» Exercise prompt:
When the word "ALEVÍN" shows up in a line of the records below, copy that line.

» Supplied records:
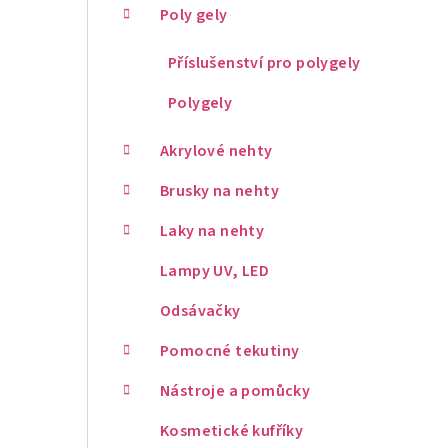
Poly gely
Příslušenství pro polygely
Polygely
Akrylové nehty
Brusky na nehty
Laky na nehty
Lampy UV, LED
Odsávačky
Pomocné tekutiny
Nástroje a pomůcky
Kosmetické kufříky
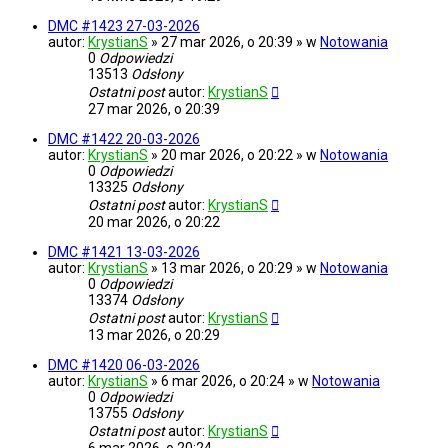
DMC #1423 27-03-2026
autor:
KrystianS
» 27 mar 2026, o 20:39 » w
Notowania
0
Odpowiedzi
13513
Odsłony
Ostatni post
autor:
KrystianS
27 mar 2026, o 20:39
DMC #1422 20-03-2026
autor:
KrystianS
» 20 mar 2026, o 20:22 » w
Notowania
0
Odpowiedzi
13325
Odsłony
Ostatni post
autor:
KrystianS
20 mar 2026, o 20:22
DMC #1421 13-03-2026
autor:
KrystianS
» 13 mar 2026, o 20:29 » w
Notowania
0
Odpowiedzi
13374
Odsłony
Ostatni post
autor:
KrystianS
13 mar 2026, o 20:29
DMC #1420 06-03-2026
autor:
KrystianS
» 6 mar 2026, o 20:24 » w
Notowania
0
Odpowiedzi
13755
Odsłony
Ostatni post
autor:
KrystianS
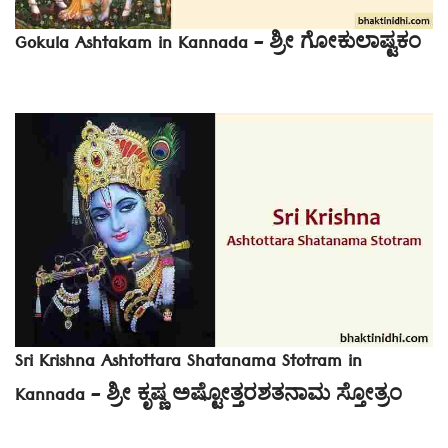
Gokula Ashtakam in Kannada – ಶ್ರೀ ಗೋಕುಲಾಷ್ಟಕಂ
Sri Krishna Ashtottara Shatanama Stotram in
Kannada – ಶ್ರೀ ಕೃಷ್ಣ ಅಷ್ಟೋತ್ತರಶತನಾಮ ಸ್ತೋತ್ರಂ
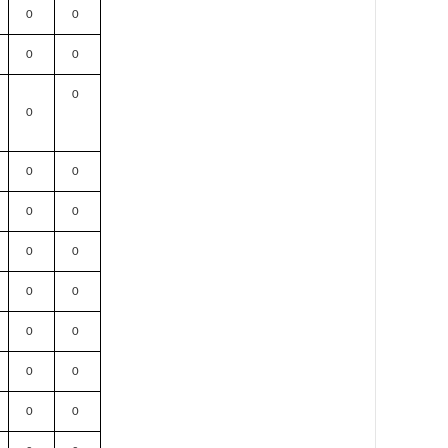
0
0
0
0
0
0
0
0
0
0
0
0
0
0
0
0
0
0
0
0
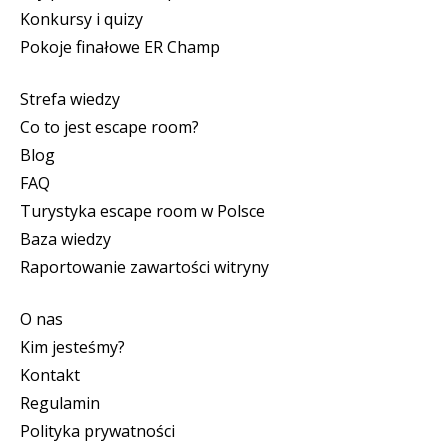
Konkursy i quizy
Pokoje finałowe ER Champ
Strefa wiedzy
Co to jest escape room?
Blog
FAQ
Turystyka escape room w Polsce
Baza wiedzy
Raportowanie zawartości witryny
O nas
Kim jesteśmy?
Kontakt
Regulamin
Polityka prywatności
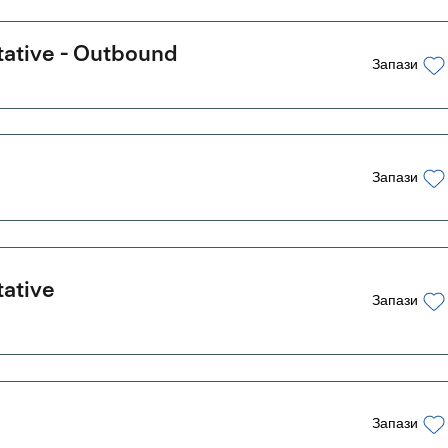
ative - Outbound
Запази
Запази
ative
Запази
Запази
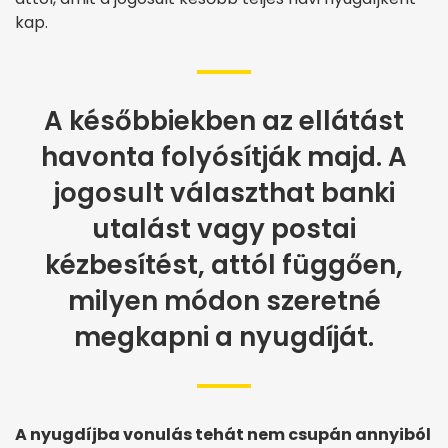
kap.
A későbbiekben az ellátást
havonta folyósítják majd. A
jogosult választhat banki
utalást vagy postai
kézbesítést, attól függően,
milyen módon szeretné
megkapni a nyugdíját.
A nyugdíjba vonulás tehát nem csupán annyiból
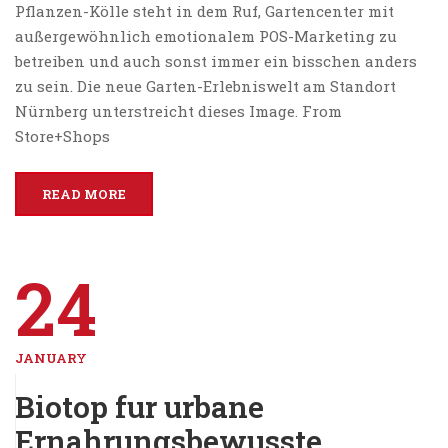
Pflanzen-Kölle steht in dem Ruf, Gartencenter mit
außergewöhnlich emotionalem POS-Marketing zu
betreiben und auch sonst immer ein bisschen anders
zu sein. Die neue Garten-Erlebniswelt am Standort
Nürnberg unterstreicht dieses Image. From
Store+Shops
READ MORE
24
JANUARY
Biotop fur urbane
Ernahrungsbewusste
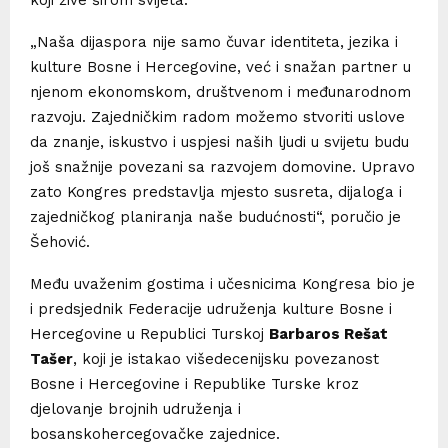
„Naša dijaspora nije samo čuvar identiteta, jezika i
kulture Bosne i Hercegovine, već i snažan partner u
njenom ekonomskom, društvenom i međunarodnom
razvoju. Zajedničkim radom možemo stvoriti uslove
da znanje, iskustvo i uspjesi naših ljudi u svijetu budu
još snažnije povezani sa razvojem domovine. Upravo
zato Kongres predstavlja mjesto susreta, dijaloga i
zajedničkog planiranja naše budućnosti“, poručio je
Šehović.
Među uvaženim gostima i učesnicima Kongresa bio je
i predsjednik Federacije udruženja kulture Bosne i
Hercegovine u Republici Turskoj
Barbaros Rešat
Tašer
, koji je istakao višedecenijsku povezanost
Bosne i Hercegovine i Republike Turske kroz
djelovanje brojnih udruženja i
bosanskohercegovačke zajednice.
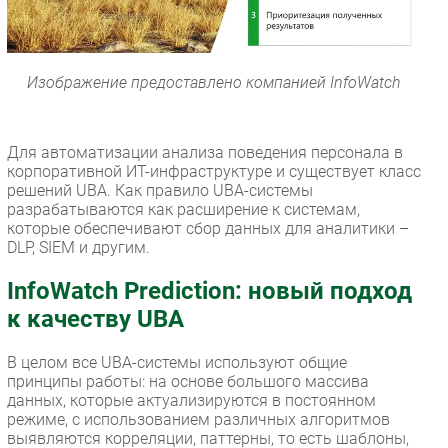
Изображение предоставлено компанией InfoWatch
Для автоматизации анализа поведения персонала в
корпоративной ИТ-инфраструктуре и существует класс
решений UBA. Как правило UBA-системы
разрабатываются как расширение к системам,
которые обеспечивают сбор данных для аналитики –
DLP, SIEM и другим.
InfoWatch Prediction: новый подход
к качеству UBA
В целом все UBA-системы используют общие
принципы работы: на основе большого массива
данных, которые актуализируются в постоянном
режиме, с использованием различных алгоритмов
выявляются корреляции, паттерны, то есть шаблоны,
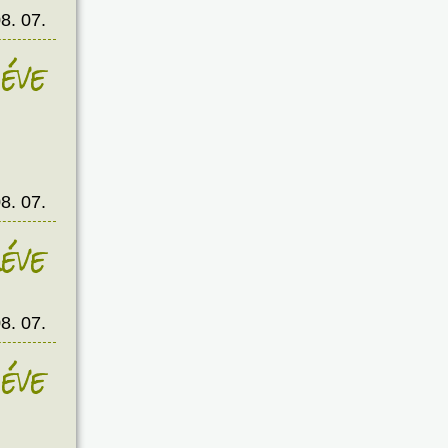
8. 07.
éve
8. 07.
éve
8. 07.
éve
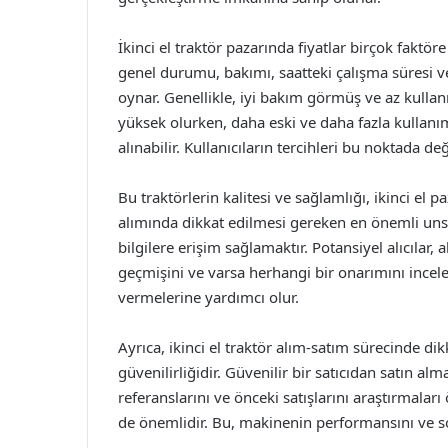
İkinci el traktör pazarında fiyatlar birçok faktör
genel durumu, bakımı, saatteki çalışma süresi v
oynar. Genellikle, iyi bakım görmüş ve az kullanı
yüksek olurken, daha eski ve daha fazla kullanım
alınabilir. Kullanıcıların tercihleri bu noktada değ
Bu traktörlerin kalitesi ve sağlamlığı, ikinci el p
alımında dikkat edilmesi gereken en önemli unsu
bilgilere erişim sağlamaktır. Potansiyel alıcılar, 
geçmişini ve varsa herhangi bir onarımını inceleme
vermelerine yardımcı olur.
Ayrıca, ikinci el traktör alım-satım sürecinde di
güvenilirliğidir. Güvenilir bir satıcıdan satın alm
referanslarını ve önceki satışlarını araştırmaları 
de önemlidir. Bu, makinenin performansını ve s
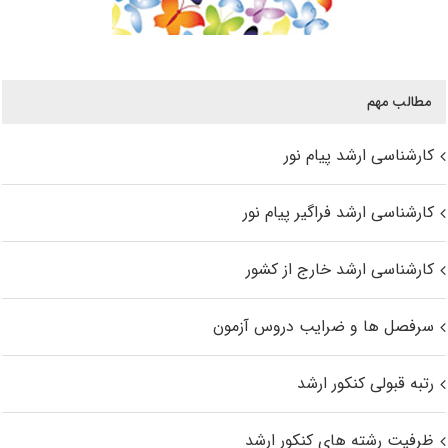
مطالب مهم
کارشناسی ارشد پیام نور
کارشناسی ارشد فراگیر پیام نور
کارشناسی ارشد خارج از کشور
سرفصل ها و ضرایب دروس آزمون
رتبه قبولی کنکور ارشد
ظرفیت رشته های کنکور ارشد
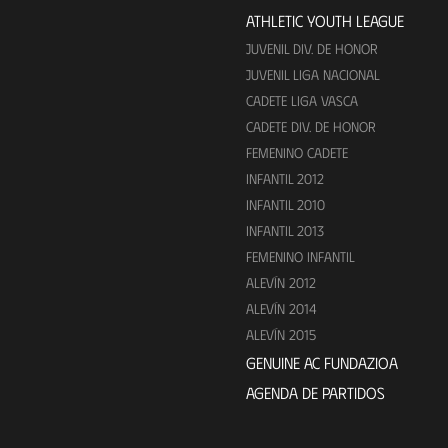
ATHLETIC YOUTH LEAGUE
JUVENIL DIV. DE HONOR
JUVENIL LIGA NACIONAL
CADETE LIGA VASCA
CADETE DIV. DE HONOR
FEMENINO CADETE
INFANTIL 2012
INFANTIL 2010
INFANTIL 2013
FEMENINO INFANTIL
ALEVÍN 2012
ALEVÍN 2014
ALEVÍN 2015
GENUINE AC FUNDAZIOA
AGENDA DE PARTIDOS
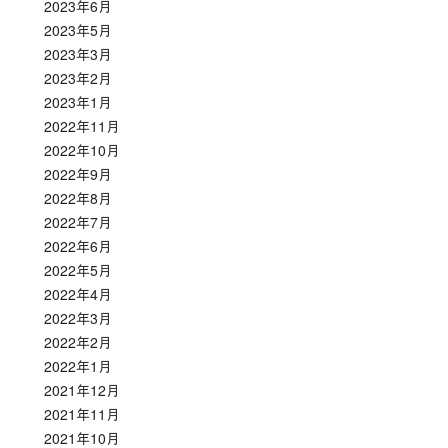
2023年6月
2023年5月
2023年3月
2023年2月
2023年1月
2022年11月
2022年10月
2022年9月
2022年8月
2022年7月
2022年6月
2022年5月
2022年4月
2022年3月
2022年2月
2022年1月
2021年12月
2021年11月
2021年10月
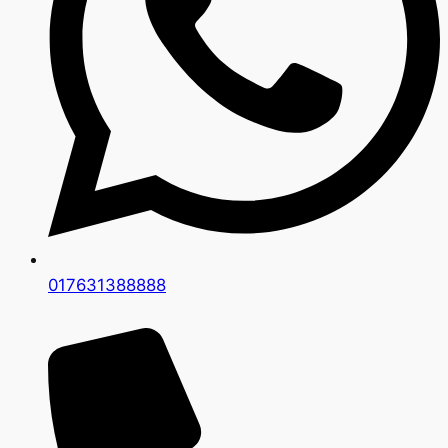
017631388888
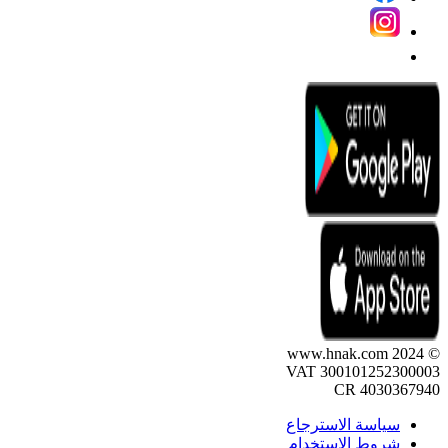
© 2024 www.hnak.com
VAT 300101252300003
CR 4030367940
سياسة الاسترجاع
شروط الاستخدام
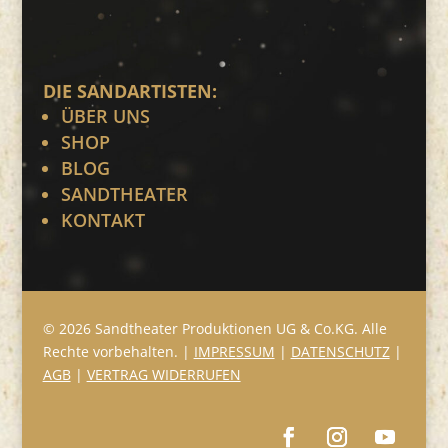
DIE SANDARTISTEN:
ÜBER UNS
SHOP
BLOG
SANDTHEATER
KONTAKT
© 2026 Sandtheater Produktionen UG & Co.KG. Alle
Rechte vorbehalten. |
IMPRESSUM
|
DATENSCHUTZ
|
AGB
|
VERTRAG WIDERRUFEN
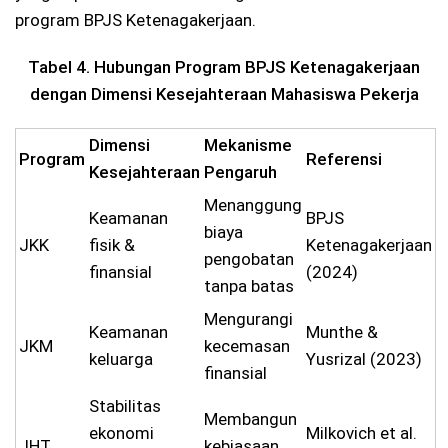
program BPJS Ketenagakerjaan.
Tabel 4. Hubungan Program BPJS Ketenagakerjaan
dengan Dimensi Kesejahteraan Mahasiswa Pekerja
Dimensi
Mekanisme
Program
Referensi
Kesejahteraan
Pengaruh
Menanggung
Keamanan
BPJS
biaya
JKK
fisik &
Ketenagakerjaan
pengobatan
finansial
(2024)
tanpa batas
Mengurangi
Keamanan
Munthe &
JKM
kecemasan
keluarga
Yusrizal (2023)
finansial
Stabilitas
Membangun
ekonomi
Milkovich et al.
JHT
kebiasaan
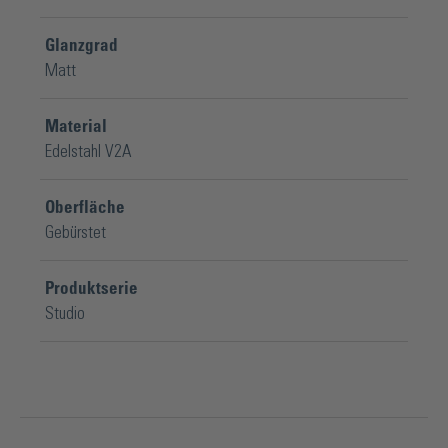
Glanzgrad
Matt
Material
Edelstahl V2A
Oberfläche
Gebürstet
Produktserie
Studio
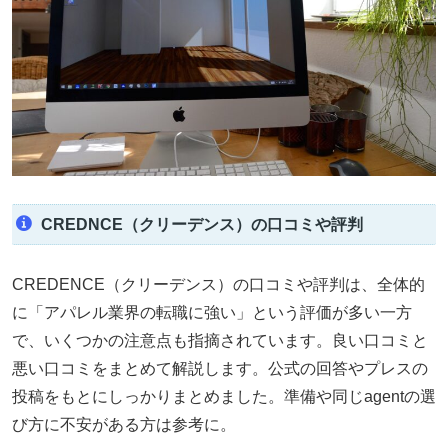
CREDNCE（クリーデンス）の口コミや評判
CREDENCE（クリーデンス）の口コミや評判は、全体的
に「アパレル業界の転職に強い」という評価が多い一方
で、いくつかの注意点も指摘されています。良い口コミと
悪い口コミをまとめて解説します。公式の回答やプレスの
投稿をもとにしっかりまとめました。準備や同じagentの選
び方に不安がある方は参考に。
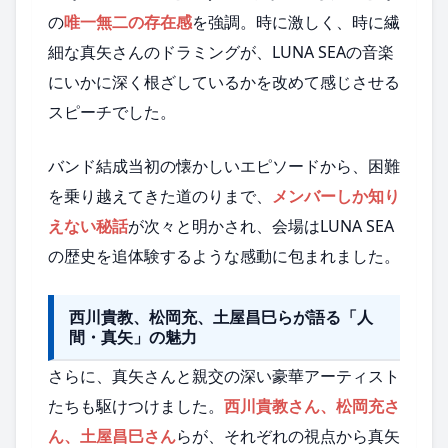
の
唯一無二の存在感
を強調。時に激しく、時に繊
細な真矢さんのドラミングが、LUNA SEAの音楽
にいかに深く根ざしているかを改めて感じさせる
スピーチでした。
バンド結成当初の懐かしいエピソードから、困難
を乗り越えてきた道のりまで、
メンバーしか知り
えない秘話
が次々と明かされ、会場はLUNA SEA
の歴史を追体験するような感動に包まれました。
西川貴教、松岡充、土屋昌巳らが語る「人
間・真矢」の魅力
さらに、真矢さんと親交の深い豪華アーティスト
たちも駆けつけました。
西川貴教さん、松岡充さ
ん、土屋昌巳さん
らが、それぞれの視点から真矢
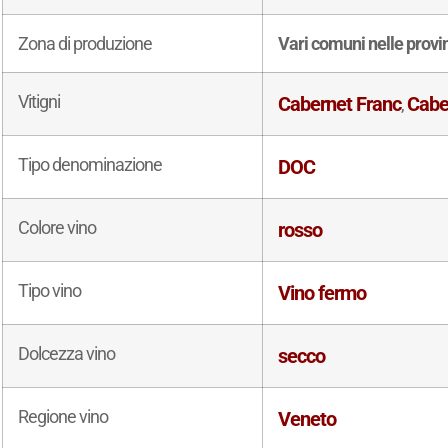
Zona di produzione
Vari comuni nelle provi
Vitigni
Cabernet Franc
Cabe
,
Tipo denominazione
DOC
Colore vino
rosso
Tipo vino
Vino fermo
Dolcezza vino
secco
Regione vino
Veneto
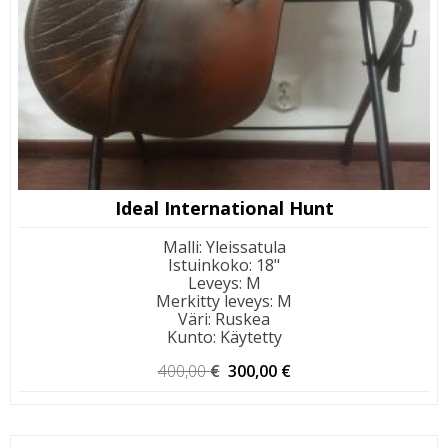
Ideal International Hunt
Malli
:
Yleissatula
Istuinkoko
:
18"
Leveys
:
M
Merkitty leveys
:
M
Väri
:
Ruskea
Kunto
:
Käytetty
Alkuperäinen
Nykyinen
400,00
€
300,00
€
hinta
hinta
oli:
on:
400,00 €.
300,00 €.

» Result for this exercise:
ALEVÍN 2012
ALEVÍN 2014
ALEVÍN 2015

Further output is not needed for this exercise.